India stock markets buck global trend
- Published
As the global markets flopped at the end of last week under the repeated threat of the Federal Reserve removing its support for the US economy, one market decided to go the other way - India.
The fact that the BSE index, or Sensex, often ignores global equity trends is not the point. In fact the last time the Fed looked as though it was going to "taper" off its $82bn (£59bn) quantitative easing programme Indian stocks were knocked sideways along with every other emerging market and the rupee collapsed.
By September it had fallen 20% since the beginning of the year to an all-time low against the dollar. The reasons were threefold - an escalating current account deficit, a too-big budget deficit and the prospect of foreign money being sucked back to the US as interest rates there started to move back up.
Foreign investors
So what has changed, and why has the prospect of "tapering" not created a rerun of what happened in September?
Instead foreign investors seem to be content to hang in there - the rupee hit a five-week high on Thursday and the stock market is flirting once more with all-time highs.
If there is one event that changed sentiment it has to have been the appointment of Raghuram Rajan, as governor of the central bank, the Reserve Bank of India (RBI).
It's not often in economics that being handsome plays much of a part, but he was given a rousing welcome in the Indian press for his laid back "rock star" good looks, suave self-confident style, and almost as an afterthought his economic credentials:
chief economist at the IMF
Professor of finance at the Graduate Business School at the University of Chicago
economic adviser to the Indian Finance Ministry
What's more he made the most of it. Where his predecessor, Duvvuri Subbarao, had been vilified for attempting to put up interest rates, Mr Rajan's two interest rate hikes have been greeted with giddy enthusiasm by almost everyone. He coupled it with steps to liberalise the banking sector and expand financial services to the hundreds of millions of Indians who remain unbanked.
And more reforms are in train - he's quoted as saying: "There are so many low-hanging fruit in the economy that if we only pluck them we can accelerate growth substantially."
Confidence
Mr Rajan's greatest achievement then has been to restore a measure of confidence, and with it has come a measure of stabilisation for the rupee and a 20% rise in the Sensex as investors came back to the market.
He's remarkably sanguine about India's public finances too, where he says the deficit is shrinking - down from 73.2% of GDP in 2006-07 to 66% in 2012-13.
Just before he became governor he pointed out in a paper that most of the debt was held domestically.
External debt, he said, "stood at only 21.2% of [gross domestic product], much of it owed by the private sector, while short-term external debt is only 5.2% of GDP".
"India's foreign-exchange reserves stand at $278bn, enough to finance the entire current-account deficit for several years," he added.

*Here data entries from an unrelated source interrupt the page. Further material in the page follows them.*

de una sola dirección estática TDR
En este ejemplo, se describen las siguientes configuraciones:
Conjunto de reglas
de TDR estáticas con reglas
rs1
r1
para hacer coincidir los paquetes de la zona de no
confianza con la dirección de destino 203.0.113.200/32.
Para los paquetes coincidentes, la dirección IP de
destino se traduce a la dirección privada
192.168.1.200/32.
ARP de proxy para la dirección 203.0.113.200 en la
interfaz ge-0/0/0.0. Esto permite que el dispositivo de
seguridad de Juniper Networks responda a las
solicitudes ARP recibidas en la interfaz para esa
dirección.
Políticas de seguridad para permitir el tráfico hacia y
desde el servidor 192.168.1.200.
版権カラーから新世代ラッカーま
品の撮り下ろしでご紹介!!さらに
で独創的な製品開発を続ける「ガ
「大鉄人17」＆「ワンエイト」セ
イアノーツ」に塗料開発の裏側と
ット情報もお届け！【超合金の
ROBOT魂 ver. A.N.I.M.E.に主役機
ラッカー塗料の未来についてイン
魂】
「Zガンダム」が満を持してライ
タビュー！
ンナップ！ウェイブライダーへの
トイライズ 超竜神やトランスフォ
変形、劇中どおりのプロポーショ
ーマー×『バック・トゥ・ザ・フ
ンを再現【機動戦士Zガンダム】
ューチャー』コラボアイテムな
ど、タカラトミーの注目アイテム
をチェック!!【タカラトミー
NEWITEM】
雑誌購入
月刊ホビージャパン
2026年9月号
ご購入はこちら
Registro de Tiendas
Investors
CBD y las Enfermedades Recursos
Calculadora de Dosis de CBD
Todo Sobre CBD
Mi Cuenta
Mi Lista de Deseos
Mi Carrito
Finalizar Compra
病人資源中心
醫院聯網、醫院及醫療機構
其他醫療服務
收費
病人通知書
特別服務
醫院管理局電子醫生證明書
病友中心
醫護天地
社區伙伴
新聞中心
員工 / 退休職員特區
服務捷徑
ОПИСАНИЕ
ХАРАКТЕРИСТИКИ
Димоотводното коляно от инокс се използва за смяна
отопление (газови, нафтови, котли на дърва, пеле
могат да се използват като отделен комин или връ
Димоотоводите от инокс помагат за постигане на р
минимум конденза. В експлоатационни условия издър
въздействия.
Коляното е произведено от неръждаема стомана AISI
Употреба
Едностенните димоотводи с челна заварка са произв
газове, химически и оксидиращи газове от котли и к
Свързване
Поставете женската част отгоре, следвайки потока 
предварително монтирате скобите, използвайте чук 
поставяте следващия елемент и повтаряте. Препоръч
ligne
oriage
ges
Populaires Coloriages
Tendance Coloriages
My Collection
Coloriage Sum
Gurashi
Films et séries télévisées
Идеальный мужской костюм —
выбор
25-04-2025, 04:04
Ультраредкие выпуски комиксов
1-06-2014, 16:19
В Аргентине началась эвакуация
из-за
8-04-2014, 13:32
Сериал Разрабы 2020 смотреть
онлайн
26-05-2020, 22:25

So much for the question of confidence. Is there any reason though to have greater confidence in the fundamentals of the Indian economy? Well, economic figures do seem better - just. Economic growth came in a touch better than expected, at 4.8% over the last quarter.
The two latest Purchasing Managers' Index surveys on services and manufacturing show improvement for the first time in months.
Manhur Jha, senior global economist at Standard Chartered, believes the current account deficit is changing for the better too.
"This was one of the reasons why India was hit so hard when the Federal Reserve appeared to be about to taper its support for the US economy.
"India was among a number of countries like Turkey and Indonesia with the biggest current account deficits that suffered the worst. But it is now improving."
Muddling through
Standard Chartered now believes India's current account deficit in 2014 will be half what it was in the year to March 2013, at about 2.5% of GDP or $45bn. The weaker rupee is helping of course and it is no accident that the best performers on the Sensex have been the big exporters.
The final link in the chain is politics. The Sensex has been given a lift by what is being seen as a suggestion that come the May elections, the government may be stable enough to push through more reforms.
Exit polls at the state elections this week indicated Narendra Modi and the opposition, the Hindu Nationalist BJP, may be making significant gains.
Madhur Jha said: "It is likely there is going to be another coalition government but the polls do suggest the opposition is gaining ground and the markets would be happy with a stable coalition that is able to push through reforms, to end bottlenecks in infrastructure and encourage the private sector to invest in rail, electricity and roads. But they won't be doing that until May, and until then - the economy will have to muddle through."
Muddling through may not be enough to keep the Sensex up at all-time highs, and no-one is forecasting any return to the heady days of 8% annual growth, but there is enough in the political-economic mix to suggest the gloom over the Indian economy may now be shifting.